(Provided data)
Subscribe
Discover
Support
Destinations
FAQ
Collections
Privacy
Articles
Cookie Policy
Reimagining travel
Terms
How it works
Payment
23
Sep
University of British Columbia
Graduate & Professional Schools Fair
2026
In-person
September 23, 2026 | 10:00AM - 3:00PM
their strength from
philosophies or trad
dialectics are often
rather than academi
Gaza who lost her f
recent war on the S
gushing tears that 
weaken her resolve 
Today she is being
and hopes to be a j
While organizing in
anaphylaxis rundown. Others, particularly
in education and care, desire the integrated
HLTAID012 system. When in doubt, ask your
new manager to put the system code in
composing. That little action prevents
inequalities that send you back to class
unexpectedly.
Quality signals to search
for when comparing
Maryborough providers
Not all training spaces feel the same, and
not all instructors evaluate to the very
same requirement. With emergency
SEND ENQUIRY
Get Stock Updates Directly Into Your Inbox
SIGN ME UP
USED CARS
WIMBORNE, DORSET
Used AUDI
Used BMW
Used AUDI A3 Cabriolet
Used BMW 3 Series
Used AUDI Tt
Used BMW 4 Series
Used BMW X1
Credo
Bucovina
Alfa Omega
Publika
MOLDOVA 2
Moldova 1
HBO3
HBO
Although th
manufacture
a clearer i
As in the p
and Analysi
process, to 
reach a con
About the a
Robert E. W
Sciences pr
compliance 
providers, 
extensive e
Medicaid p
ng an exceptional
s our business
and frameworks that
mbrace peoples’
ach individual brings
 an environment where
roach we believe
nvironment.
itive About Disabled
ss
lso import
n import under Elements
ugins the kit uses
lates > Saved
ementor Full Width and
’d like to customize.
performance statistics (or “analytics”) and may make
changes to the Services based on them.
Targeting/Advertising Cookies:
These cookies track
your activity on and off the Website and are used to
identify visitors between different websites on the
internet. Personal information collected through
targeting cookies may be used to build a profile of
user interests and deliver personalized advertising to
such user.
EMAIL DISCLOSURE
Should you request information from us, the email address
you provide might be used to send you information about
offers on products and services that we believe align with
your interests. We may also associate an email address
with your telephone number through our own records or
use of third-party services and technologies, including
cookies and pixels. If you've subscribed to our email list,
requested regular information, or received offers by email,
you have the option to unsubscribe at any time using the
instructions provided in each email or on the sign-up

(What you should do) Edit the listing, starting at its first line and ending with the line that contains "new manager to put the system code in". Replace "In-person" with "Online" and reproduce those lines otherwise unchanged.

(Solution for this exercise)
Subscribe
Discover
Support
Destinations
FAQ
Collections
Privacy
Articles
Cookie Policy
Reimagining travel
Terms
How it works
Payment
23
Sep
University of British Columbia
Graduate & Professional Schools Fair
2026
Online
September 23, 2026 | 10:00AM - 3:00PM
their strength from
philosophies or trad
dialectics are often
rather than academi
Gaza who lost her f
recent war on the S
gushing tears that 
weaken her resolve 
Today she is being
and hopes to be a j
While organizing in
anaphylaxis rundown. Others, particularly
in education and care, desire the integrated
HLTAID012 system. When in doubt, ask your
new manager to put the system code in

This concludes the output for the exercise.